1. T1 relaxation times / longitudinal relaxation - describe how long it takes for - most of the spins to return to their - equilibrium states. - increases with an increase in the - magnetic field strength (B0) 2. T2 relaxation/ transverse relaxation time - time required for FID response signal from a given tissue type decay. - protons have the same direction: they are said to be in-phase. - relatively unchanged with increasing magnetic field strength (B0). MRI Procedure Before the procedure: - The patient is requested to do the ff: - to swallow or be injected - with a contrast material - not to eat or drink for several hours before the test - remove all metallic objects Pretest: - Identify the patient before providing care, treatment, or services. - Inform the patient that this procedure can assist in assessing organs and structures inside the chest. -Instruct the patient to remove jewelry and all other metallic objects from the area to be examined prior to the procedure. - Determine if the patient has ever had any device implanted into his or her body, including copper intrauterine devices, pacemakers, ear implants, and heart valves. - Review the procedure with the patient. Address concerns about pain related to the procedure and explain that no pain will be experienced during the test, but there may be moments of discomfort. - If the patient has a history of allergic reactions to any substance or drug, administer ordered prophylactic steroids or antihistamines before the procedure. - Note any recent procedures that can interfere with test results, including examinations using barium- or iodine-based contrast medium. - Tell the patient to expect to hear loud banging from the scanner and possibly to see magnetophosphenes (flickering lights in the visual field); these will stop when the procedure is over.

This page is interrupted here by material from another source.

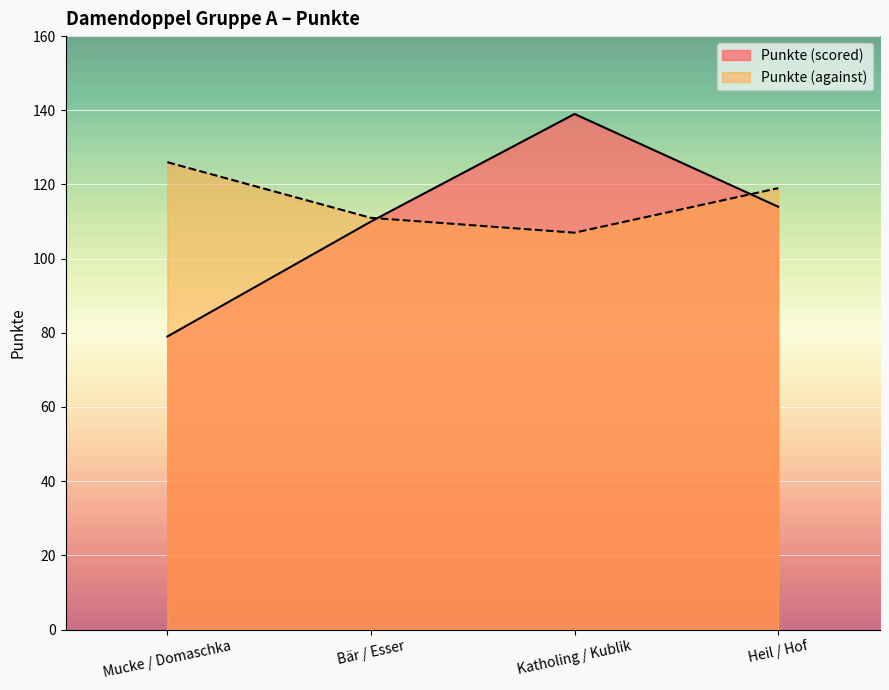

True or false: Punkte (scored) has a value of 114 at Heil / Hof.

True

There are no food, fluid, or medication restrictions unless by medical direction. During the Test - Ensure that the patient has removed all external metallic objects from the area to be examined prior to the procedure. - Instruct the patient to cooperate fully and to follow directions. - Instruct the patient to void prior to the procedure and to change into the gown, robe, and foot coverings provided. - Instruct the patient to remain still throughout the procedure because movement produces unreliable results. - Supply earplugs to the patient to block out the loud, banging sounds that occur during the test. - Place the patient in the supine position on an examination table - Instruct the patient to communicate with the technologist during the examination via a microphone within the scanner. Post Test - Observe for delayed allergic reactions, such as rash, urticaria, tachycardia, hyperpnea, hypertension, palpitations, nausea, or vomiting. - Instruct the patient to immediately report symptoms such as fast heart rate, difficulty breathing, skin rash, itching, chest pain, persistent right shoulder pain, or abdominal pain. Immediately report symptoms to the appropriate HCP. - Instruct the patient to apply cold compresses to the puncture site as needed to reduce discomfort or edema. - Recognize anxiety related to test results. Discuss the implications of abnormal test results on the patients lifestyle. Provide teaching and information regarding the clinical implications of the test results, as appropriate.